Many consider spring to be an ideal time to buy garden antiques and Katonah N.Y.,-based dealer Barbara Israel had a broad selection on offer. Israel sold a small English sundial dated to the third quarter of the Twentieth Century and a lead wall ornament in the form of a mask of a bearded crowned mythological figure, second quarter Twentieth Century. Israel had actively promoted her inventory through e-blasts to existing clients; both sales were the result of that effort. She advocated the presence of online editions to run concurrent to in-person events, to make shows accessible to a larger audience.
For exhibitors who had inventory on Incollect prior to the show, the Philadelphia Show provided an opportunity to sell general inventory.
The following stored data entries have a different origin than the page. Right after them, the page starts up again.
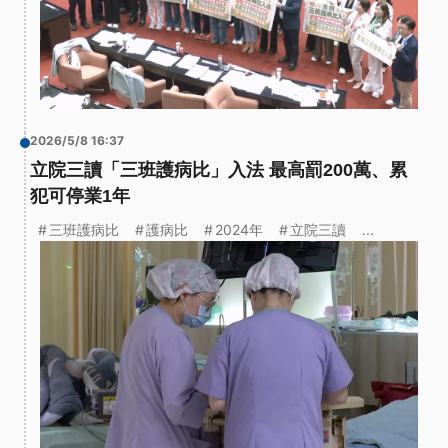
2026/5/8 16:37
立院三讀「三班護病比」入法 最高罰200萬、累
犯可停業1年
三班護病比
護病比
2024年
立院三讀
...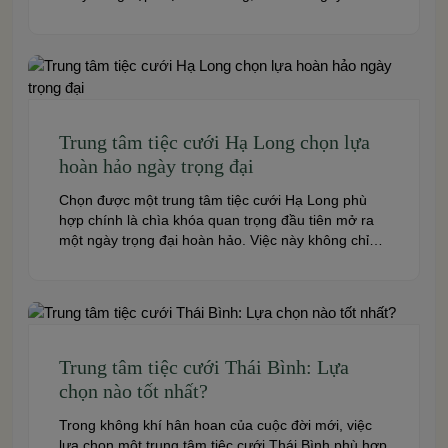
cấp đa dạng dịch vụ từ tiệc cưới, hội nghị, hội thảo
đến team building và sự kiện doanh nghiệp. Dưới
đây là những […]
Trung tâm tiệc cưới Hạ Long chọn lựa
hoàn hảo ngày trọng đại
Chọn được một trung tâm tiệc cưới Hạ Long phù
hợp chính là chìa khóa quan trọng đầu tiên mở ra
một ngày trọng đại hoàn hảo. Việc này không chỉ
quyết định đến bầu không khí, hình ảnh của tiệc
cưới mà còn ảnh hưởng trực tiếp đến trải nghiệm
của bạn và toàn […]
Trung tâm tiệc cưới Thái Bình: Lựa
chọn nào tốt nhất?
Trong không khí hân hoan của cuộc đời mới, việc
lựa chọn một trung tâm tiệc cưới Thái Bình phù hợp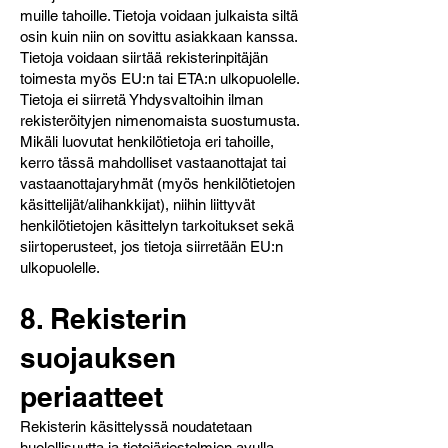
muille tahoille. Tietoja voidaan julkaista siltä
osin kuin niin on sovittu asiakkaan kanssa.
Tietoja voidaan siirtää rekisterinpitäjän
toimesta myös EU:n tai ETA:n ulkopuolelle.
Tietoja ei siirretä Yhdysvaltoihin ilman
rekisteröityjen nimenomaista suostumusta.
Mikäli luovutat henkilötietoja eri tahoille,
kerro tässä mahdolliset vastaanottajat tai
vastaanottajaryhmät (myös henkilötietojen
käsittelijät/alihankkijat), niihin liittyvät
henkilötietojen käsittelyn tarkoitukset sekä
siirtoperusteet, jos tietoja siirretään EU:n
ulkopuolelle.
8. Rekisterin
suojauksen
periaatteet
Rekisterin käsittelyssä noudatetaan
huolellisuutta ja tietojärjestelmien avulla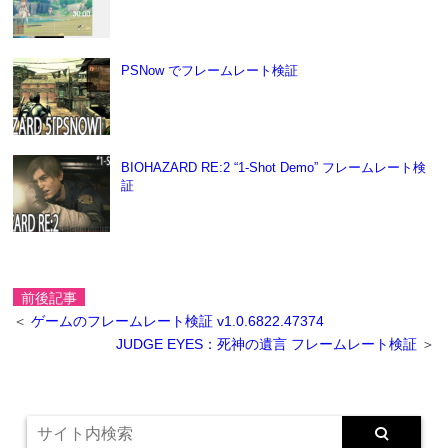
PSNow でフレームレート検証
BIOHAZARD RE:2 “1-Shot Demo” フレームレート検
証
前後記事
＜
ゲームのフレームレート検証 v1.0.6822.47374
JUDGE EYES：死神の遺言 フレームレート検証
＞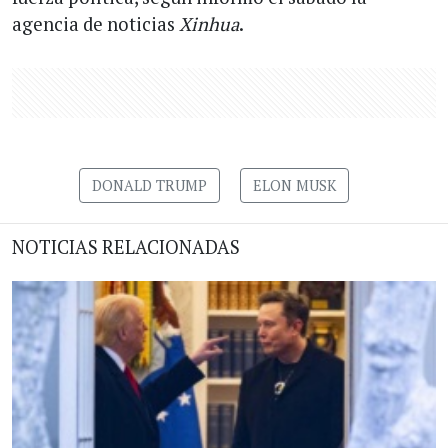
agencia de noticias
Xinhua
.
DONALD TRUMP
ELON MUSK
NOTICIAS RELACIONADAS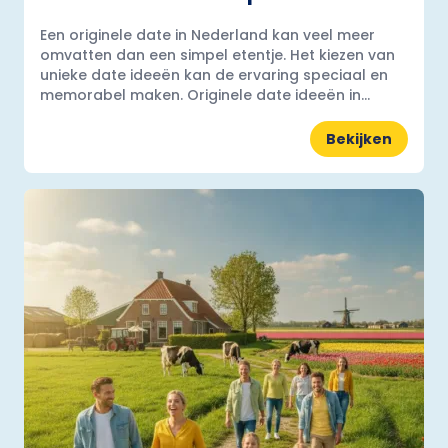
Een originele date in Nederland kan veel meer
omvatten dan een simpel etentje. Het kiezen van
unieke date ideeën kan de ervaring speciaal en
memorabel maken. Originele date ideeën in...
Bekijken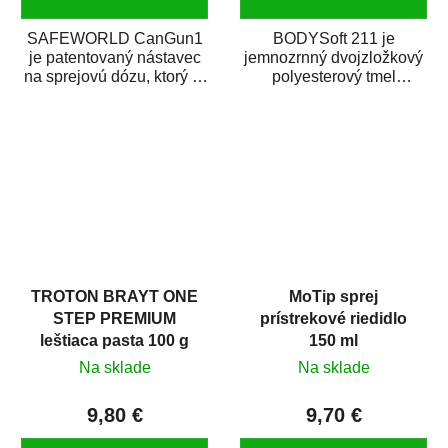
SAFEWORLD CanGun1
BODYSoft 211 je
je patentovaný nástavec
jemnozrnný dvojzložkový
na sprejovú dózu, ktorý ju
polyesterový tmel
premení na profesionálnu
s dobrými plniacimi
striekaciu...
schopnosťami. Je vhodný
na...
TROTON BRAYT ONE
MoTip sprej
STEP PREMIUM
prístrekové riedidlo
leštiaca pasta 100 g
150 ml
Na sklade
Na sklade
9,80 €
9,70 €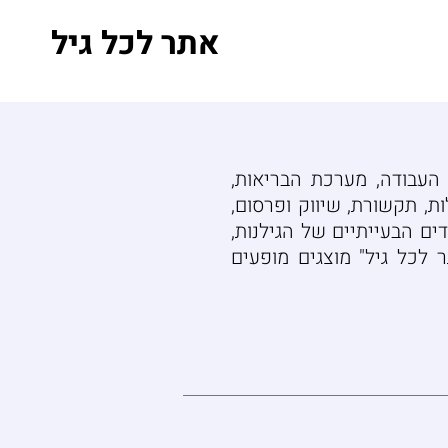
אתר לכל גיל
 העבודה, מערכת הבריאות,
ות, תקשורת, שיווק ופרסום,
ים הבעייתיים של הגילנות,
לכל גיל" מוצגים מופעים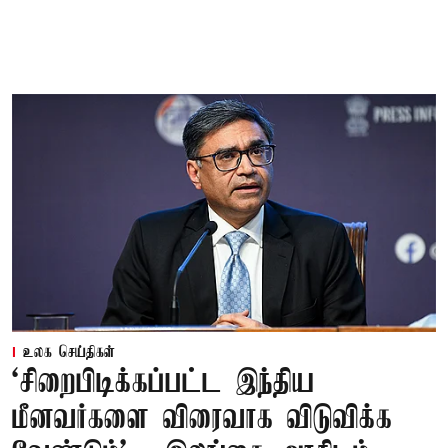
உலக செய்திகள்
‘சிறைபிடிக்கப்பட்ட இந்திய
மீனவர்களை விரைவாக விடுவிக்க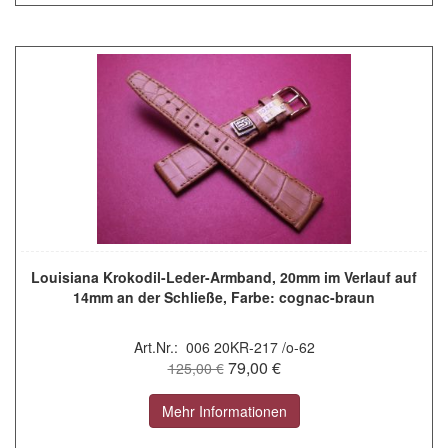
Louisiana Krokodil-Leder-Armband, 20mm im Verlauf auf
14mm an der Schließe, Farbe: cognac-braun
Art.Nr.: 006 20KR-217 /o-62
79,00 €
125,00 €
Mehr Informationen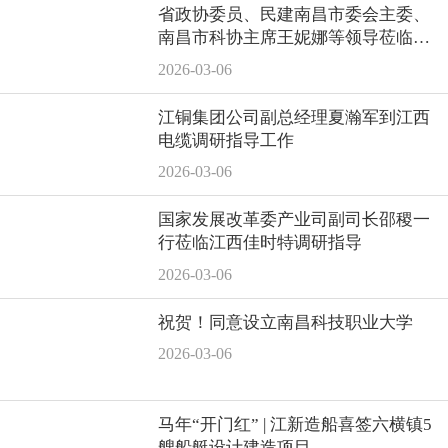
省政协委员、民建南昌市委会主委、
南昌市科协主席王妮娜等领导莅临耀
康智能公司参观指导
2026-03-06
江铜集团公司副总经理夏瀚军到江西
电缆调研指导工作
2026-03-06
国家发展改革委产业司副司长邵稷一
行莅临江西佳时特调研指导
2026-03-06
祝贺！同意设立南昌科技职业大学
2026-03-06
马年“开门红” | 江新造船喜签六横镇5
艘船艇设计建造项目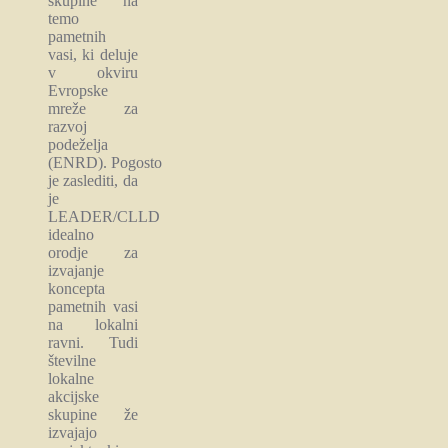
skupine na
temo
pametnih
vasi, ki deluje
v okviru
Evropske
mreže za
razvoj
podeželja
(ENRD). Pogosto
je zaslediti, da
je
LEADER/CLLD
idealno
orodje za
izvajanje
koncepta
pametnih vasi
na lokalni
ravni. Tudi
številne
lokalne
akcijske
skupine že
izvajajo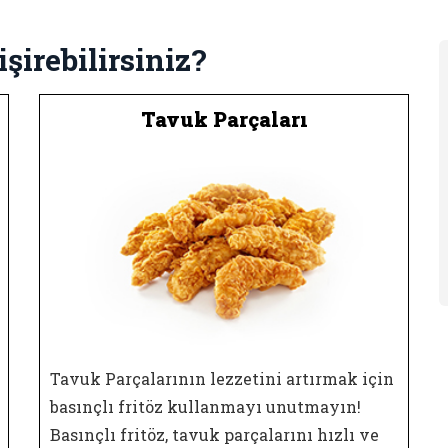
işirebilirsiniz?
Tavuk Parçaları
Tavuk Parçalarının lezzetini artırmak için
basınçlı fritöz kullanmayı unutmayın!
Basınçlı fritöz, tavuk parçalarını hızlı ve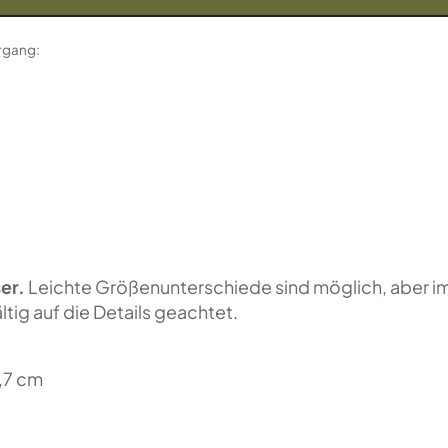
organg:
er.
Leichte Größenunterschiede sind möglich, aber i
tig auf die Details geachtet.
,7 cm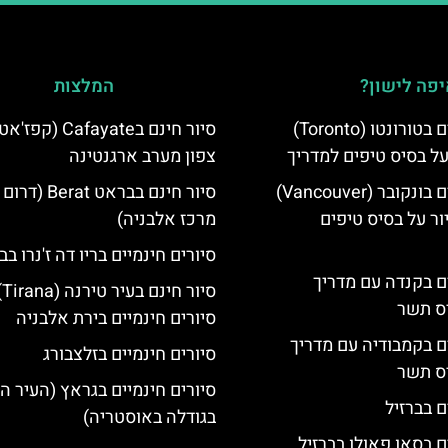
פה לישון?
המלצות
סיורים חינמיים בטורונטו (Toronto)
סיור חינם בCafayate 
על בסיס טיפים למדריך
צפון מערב ארגנטינה
סיורים חינמיים בונקובר (Vancouver)
סיור חינם בבראט Berat (
ר על בסיס טיפים
מרכז אלבניה)
סיורים חינמיים בריו דה ז'נרו בב
ים בקנדה עם מדריך
סיו
יס תשר
סיורים חינמיים בירת אלבניה
ים בקמבודיה עם מדריך
סיורים חינמיים בזלצבורג
יס תשר
סיורים חינמיים בגראץ (העיר ה
ם בברזיל
בגודלה באוסטריה)
ם בסאו פאולו בברזיל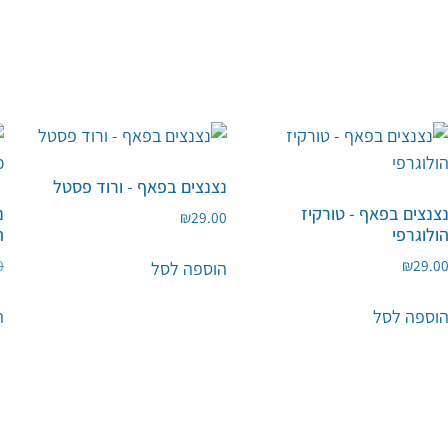
נצנצים בפאף - ורוד פסטל
צנצים בפאף - טורקיז
נ
₪
29.00
ולוגרפי
ה
0
₪
29.0
הוספה לסל
וספה לסל
ה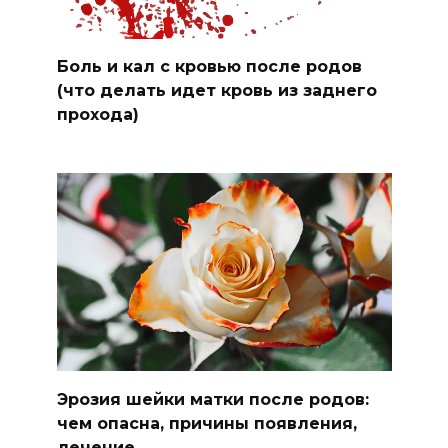
Боль и кал с кровью после родов
(что делать идет кровь из заднего
прохода)
Эрозия шейки матки после родов:
чем опасна, причины появления,
лечение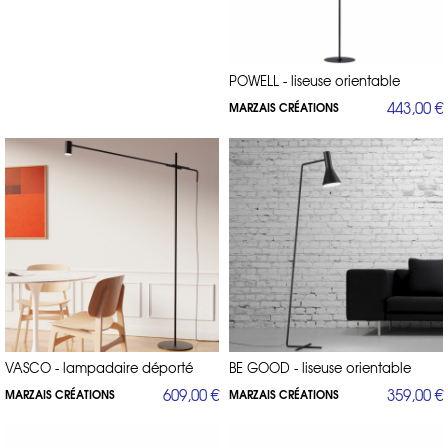
POWELL - liseuse orientable
443,00 €
MARZAIS CRÉATIONS
VASCO - lampadaire déporté
BE GOOD - liseuse orientable
609,00 €
359,00 €
MARZAIS CRÉATIONS
MARZAIS CRÉATIONS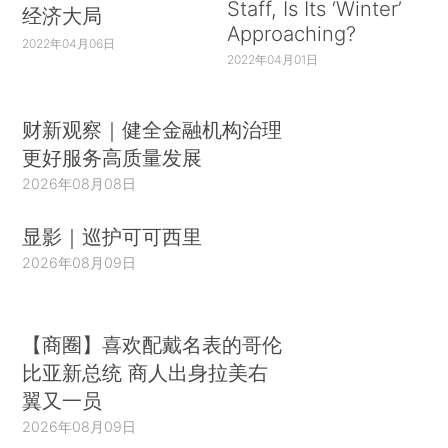
Staff, Is Its ‘Winter’
经济大局
Approaching?
2022年04月06日
2022年04月01日
财新观察｜健全金融机构治理
更好服务高质量发展
2026年08月08日
显影｜巡护可可西里
2026年08月09日
【商圈】喜欢配戴名表的哥伦
比亚新总统 商人出身拉美右
翼又一员
2026年08月09日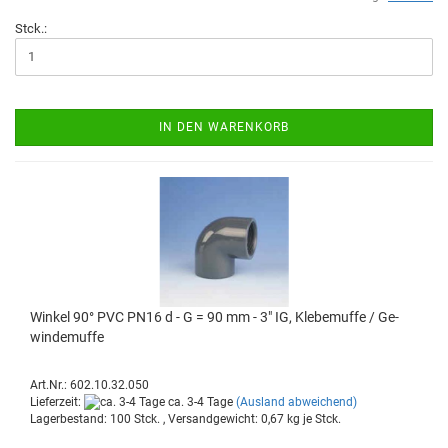
Stck.:
IN DEN WARENKORB
Win­kel 90° PVC PN16 d - G = 90 mm - 3" IG, Kle­be­muf­fe / Ge­
win­de­muf­fe
Art.Nr.: 602.10.32.050
Lieferzeit:
ca. 3-4 Tage
(Ausland abweichend)
Lagerbestand: 100 Stck. , Versandgewicht:
0,67
kg je Stck.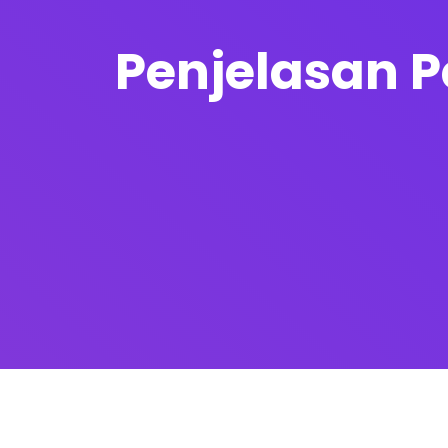
Penjelasan 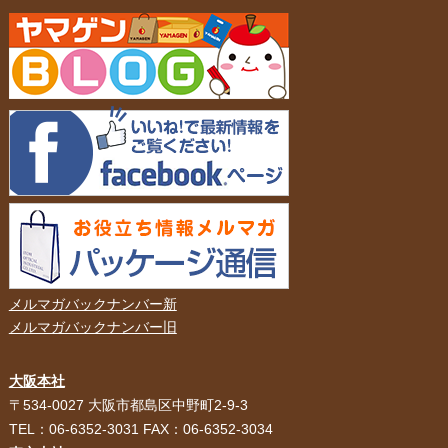
メルマガバックナンバー新
メルマガバックナンバー旧
大阪本社
HOME
選ばれる理由
〒534-0027 大阪市都島区中野町2-9-3
TEL：06-6352-3031 FAX：06-6352-3034
紙袋・手提げ袋
ポリ袋・ビニール袋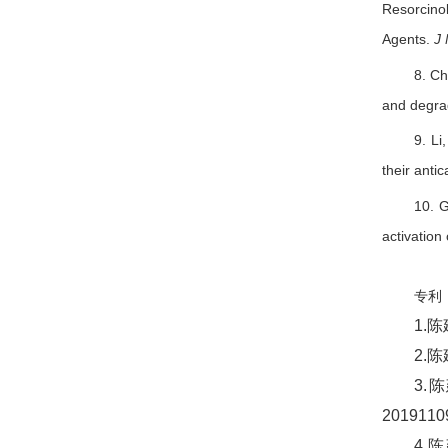
Resorcino
Agents.
J
8. Ch
and degra
9. Li
their antic
10. 
activation
专利
1.
2.
3.
2019110
4.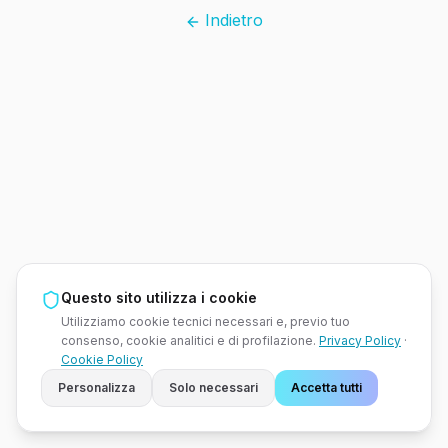
Indietro
Questo sito utilizza i cookie
Utilizziamo cookie tecnici necessari e, previo tuo
consenso, cookie analitici e di profilazione.
Privacy Policy
·
Cookie Policy
Personalizza
Solo necessari
Accetta tutti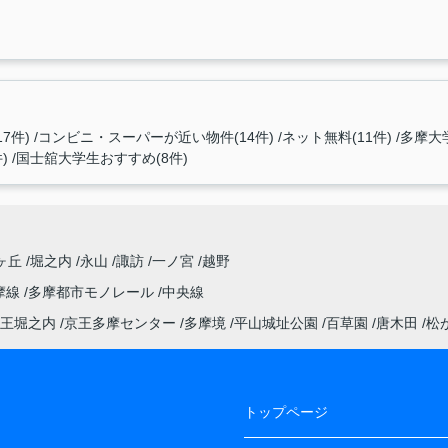
7件)
コンビニ・スーパーが近い物件(14件)
ネット無料(11件)
多摩大学
)
国士舘大学生おすすめ(8件)
ヶ丘
堀之内
永山
諏訪
一ノ宮
越野
摩線
多摩都市モノレール
中央線
王堀之内
京王多摩センター
多摩境
平山城址公園
百草園
唐木田
松
トップページ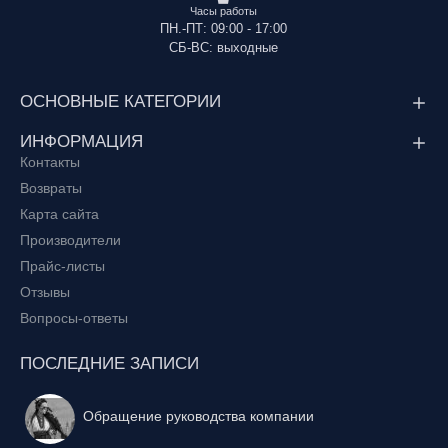
Часы работы
ПН.-ПТ: 09:00 - 17:00
СБ-ВС: выходные
ОСНОВНЫЕ КАТЕГОРИИ
ИНФОРМАЦИЯ
Контакты
Возвраты
Карта сайта
Производители
Прайс-листы
Отзывы
Вопросы-ответы
ПОСЛЕДНИЕ ЗАПИСИ
Обращение руководства компании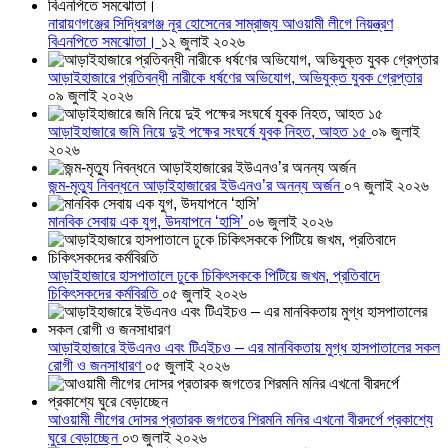
নারায়ণগঞ্জের সিদ্ধিরগঞ্জ নূর হোসেনের সাম্রাজ্য আওয়ামী লীগে নিয়ন্ত্রণ
বিএনপিতে সমঝোতা।
১২ জুলাই ২০২৬
আড়াইহাজারে প্রতিবন্ধী নারীকে ধর্ষণের অভিযোগ, অভিযুক্ত যুবক গ্রেপ্তার
০৯ জুলাই ২০২৬
আড়াইহাজারে জমি নিয়ে দুই পক্ষের সংঘর্ষে যুবক নিহত, আহত ১৫
০৯ জুলাই
২০২৬
জন্ম-মৃত্যু নিবন্ধনে আড়াইহাজারের ইউএনও’র অনন্য অর্জন
০৭ জুলাই ২০২৬
মানবিক সেবায় এক যুগ, উদযাপনে ‘হাসি’
০৬ জুলাই ২০২৬
আড়াইহাজারে হাসপাতালে ঢুকে চিকিৎসককে পিটিয়ে জখম, প্রতিবাদে
চিকিৎসকদের কর্মবিরতি
০৫ জুলাই ২০২৬
আড়াইহাজারে ইউএনও এবং টিএইচও – এর মানবিকতায় মুগ্ধ হাসপাতালের সকল
রোগী ও জনসাধারণ
০৫ জুলাই ২০২৬
আওয়ামী লীগের দোসর প্রতারক জগতের শিরমনি মনির এখনো বীরদর্পে প্রকাশ্যে
ঘুরে বেড়াচ্ছেন
০৩ জুলাই ২০২৬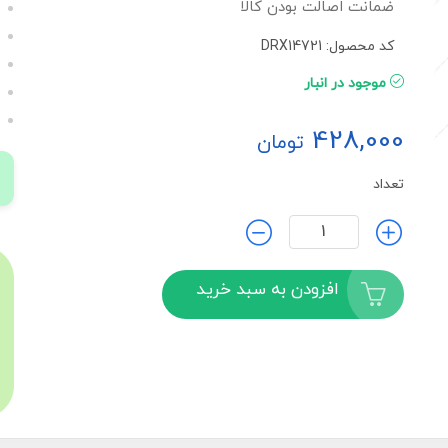
ضمانت اصالت بودن کالا
کد محصول: DRX14721
موجود در انبار
428,000
تومان
تعداد
افزودن به سبد خرید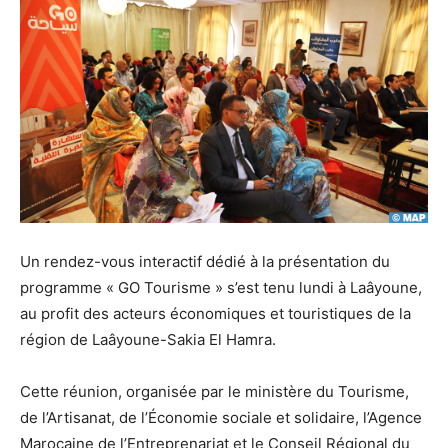
Un rendez-vous interactif dédié à la présentation du
programme « GO Tourisme » s’est tenu lundi à Laâyoune,
au profit des acteurs économiques et touristiques de la
région de Laâyoune-Sakia El Hamra.
Cette réunion, organisée par le ministère du Tourisme,
de l’Artisanat, de l’Économie sociale et solidaire, l’Agence
Marocaine de l’Entreprenariat et le Conseil Régional du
That was the case for Matthew Imberman of Kentshire, who said, “We haven’t had any sales directly from the show, or new clients; however, we’ve had Incollect inquiries during this time.” A few pieces of jewelry or small gem-like objects on offer with other exhibitors, traded hands, notably a circa 1820 Georgian pink gold and agate snuff box and a silver trompe l’oeil creel-form silver matchsafe by Thomas Johnson, London, 1882-83. Both were with Spencer Marks. New York City-based silver and jewelry dealer, James Robinson, sold an Art Deco Lily of the Valley-form oxidized steel, 18K white gold, pearl and diamond brooch by San Francisco jeweler, G.T. Marsh & Co.
As is the case with brick-and-mortar shows, results were mixed and some dealers reported that they received no inquiries and made no sales during the two weeks the show was online. Diana Bittel had one inquiry and something on hold but no sales at press time. She thought the website “seemed OK” and that the show was “well done on the whole,” though she mentioned to Antiques and The Arts Weekly that she had two clients who did not understand why they had to sign up through Incollect to make inquiries about things. Frank Levy, who sold one piece to an established client, said “We are on Incollect and I have noticed that as they have more and more modern dealers, our pieces tend to get lost in the crowd. I think this is a good example of why actual live shows are so important.” Jeff Bridgman, who reported just one modest sale, did not think the online setting of the show was particularly successful for him but said he would do it again.